TASK PROMPT: Go through the records and transcribe them exactly, passing over any picture.

EXERCISE INPUT:
######
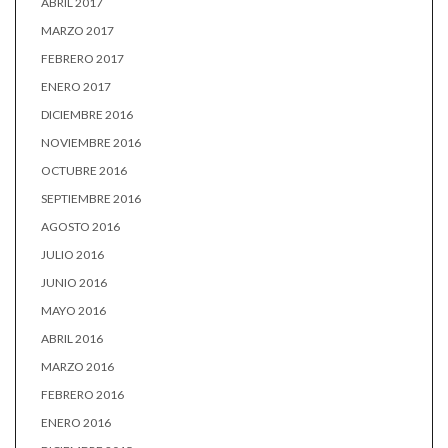
ABRIL 2017
MARZO 2017
FEBRERO 2017
ENERO 2017
DICIEMBRE 2016
NOVIEMBRE 2016
OCTUBRE 2016
SEPTIEMBRE 2016
AGOSTO 2016
JULIO 2016
JUNIO 2016
MAYO 2016
ABRIL 2016
MARZO 2016
FEBRERO 2016
ENERO 2016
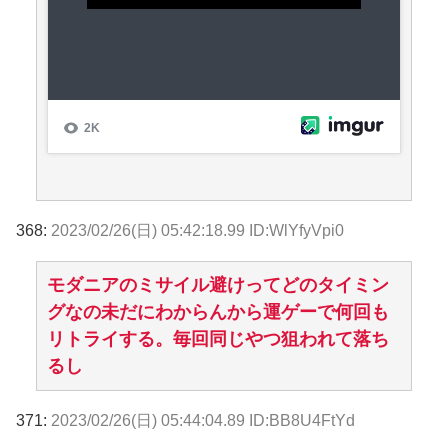
368:
2023/02/26(日) 05:42:18.99 ID:WlYfyVpi0
モダニアのミサイル避けってどのタイミン
グなの未だにわからんから運ゲーで何回も
リトライする。毎回同じやつ狙われて落ち
るし
371:
2023/02/26(日) 05:44:04.89 ID:BB8U4FtYd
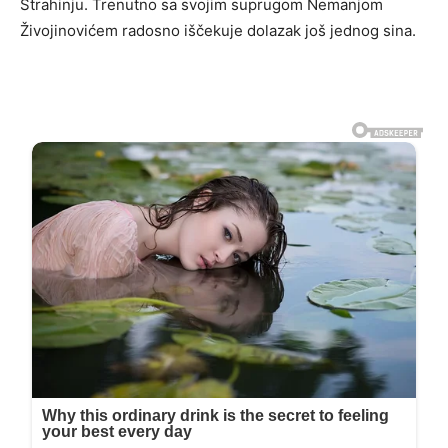
Strahinju. Trenutno sa svojim suprugom Nemanjom
Živojinovićem radosno iščekuje dolazak još jednog sina.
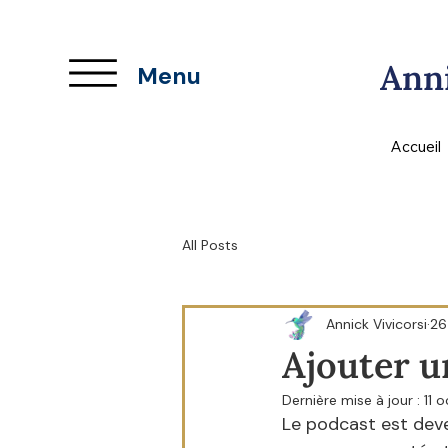
Anni
Menu
Accueil
All Posts
Annick Vivicorsi
26
Ajouter u
Dernière mise à jour :
11 
Le podcast est deve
######
EXERCISE ANSWER:
ABRIL 2017
MARZO 2017
FEBRERO 2017
ENERO 2017
DICIEMBRE 2016
NOVIEMBRE 2016
OCTUBRE 2016
SEPTIEMBRE 2016
AGOSTO 2016
JULIO 2016
JUNIO 2016
MAYO 2016
ABRIL 2016
MARZO 2016
FEBRERO 2016
ENERO 2016
368:
2023/02/26(日) 05:42:18.99 ID:WlYfyVpi0
モダニアのミサイル避けってどのタイミン
グなの未だにわからんから運ゲーで何回も
リトライする。毎回同じやつ狙われて落ち
るし
371:
2023/02/26(日) 05:44:04.89 ID:BB8U4FtYd
Strahinju. Trenutno sa svojim suprugom Nemanjom
Živojinovićem radosno iščekuje dolazak još jednog sina.
Anni
Menu
Accueil
All Posts
Annick Vivicorsi
26
Ajouter u
Dernière mise à jour :
11 
Le podcast est deve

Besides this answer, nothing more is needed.